By Jennie Williford
Pranayama Yoga Studio
I have a lot of friends in India right now studying at the Iyengar Yoga Institute. Through blogs and e-mail, they send their thoughts of being there and learning from the “masters.” So, I am reminded of the change of perspective that learning in India brings to practice, and in general of how our perspective about our self changes through our practice of yoga.
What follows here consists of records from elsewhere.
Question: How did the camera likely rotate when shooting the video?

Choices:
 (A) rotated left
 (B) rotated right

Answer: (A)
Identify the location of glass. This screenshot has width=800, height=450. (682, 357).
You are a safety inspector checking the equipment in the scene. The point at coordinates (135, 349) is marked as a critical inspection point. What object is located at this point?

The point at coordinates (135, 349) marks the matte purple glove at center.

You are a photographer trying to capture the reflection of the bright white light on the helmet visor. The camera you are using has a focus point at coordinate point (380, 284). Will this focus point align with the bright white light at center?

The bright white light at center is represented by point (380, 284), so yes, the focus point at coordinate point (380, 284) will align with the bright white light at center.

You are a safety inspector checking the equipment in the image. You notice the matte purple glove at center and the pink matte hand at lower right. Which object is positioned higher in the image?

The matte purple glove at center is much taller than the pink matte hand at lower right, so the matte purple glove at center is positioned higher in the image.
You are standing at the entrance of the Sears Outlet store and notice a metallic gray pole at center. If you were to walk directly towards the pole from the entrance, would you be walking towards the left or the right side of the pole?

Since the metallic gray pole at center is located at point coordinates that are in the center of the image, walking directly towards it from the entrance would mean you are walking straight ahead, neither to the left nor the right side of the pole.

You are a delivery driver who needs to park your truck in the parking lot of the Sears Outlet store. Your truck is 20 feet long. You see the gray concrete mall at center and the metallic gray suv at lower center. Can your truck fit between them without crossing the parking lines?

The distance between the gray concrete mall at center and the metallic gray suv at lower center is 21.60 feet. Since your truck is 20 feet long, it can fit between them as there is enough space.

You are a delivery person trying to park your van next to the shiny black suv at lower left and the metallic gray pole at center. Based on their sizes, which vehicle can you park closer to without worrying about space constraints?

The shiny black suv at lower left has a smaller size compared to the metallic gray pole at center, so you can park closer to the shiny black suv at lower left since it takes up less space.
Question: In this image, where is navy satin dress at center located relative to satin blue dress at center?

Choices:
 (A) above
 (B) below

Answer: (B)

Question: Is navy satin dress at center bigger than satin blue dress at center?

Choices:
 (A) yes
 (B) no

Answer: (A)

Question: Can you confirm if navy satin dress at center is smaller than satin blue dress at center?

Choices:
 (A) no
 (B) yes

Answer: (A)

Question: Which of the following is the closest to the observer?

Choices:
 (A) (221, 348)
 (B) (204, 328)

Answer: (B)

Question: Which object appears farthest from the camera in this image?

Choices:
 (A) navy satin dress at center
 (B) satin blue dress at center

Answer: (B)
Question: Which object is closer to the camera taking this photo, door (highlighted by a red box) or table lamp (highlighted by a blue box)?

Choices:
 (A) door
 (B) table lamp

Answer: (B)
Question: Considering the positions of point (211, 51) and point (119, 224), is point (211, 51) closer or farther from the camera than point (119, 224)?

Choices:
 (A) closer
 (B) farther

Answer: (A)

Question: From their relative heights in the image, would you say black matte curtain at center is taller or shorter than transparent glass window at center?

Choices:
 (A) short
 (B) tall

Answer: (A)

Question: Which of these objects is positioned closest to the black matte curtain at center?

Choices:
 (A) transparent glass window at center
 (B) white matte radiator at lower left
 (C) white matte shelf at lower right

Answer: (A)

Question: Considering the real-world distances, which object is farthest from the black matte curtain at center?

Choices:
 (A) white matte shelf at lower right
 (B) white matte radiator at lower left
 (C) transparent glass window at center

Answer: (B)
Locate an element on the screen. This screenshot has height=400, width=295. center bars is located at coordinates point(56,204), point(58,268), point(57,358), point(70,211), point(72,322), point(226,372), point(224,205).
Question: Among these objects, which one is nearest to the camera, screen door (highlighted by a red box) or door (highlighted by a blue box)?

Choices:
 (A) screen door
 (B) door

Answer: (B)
Iyengar Yoga, in particular, is known for building attention and awareness within postures by means of detail and very specific instruction. To some, this seems “nit-picky” or “strict” since they have an impression that yoga should be “free-form” or “feel good.” In actuality, yoga is a discipline designed to move us away from a typically distorted perspective of our “Self” to bring us closer to a clear view of who we truly are. With that as our goal, we have to take the first steps in bringing the conscious mind into contact with every part of our being.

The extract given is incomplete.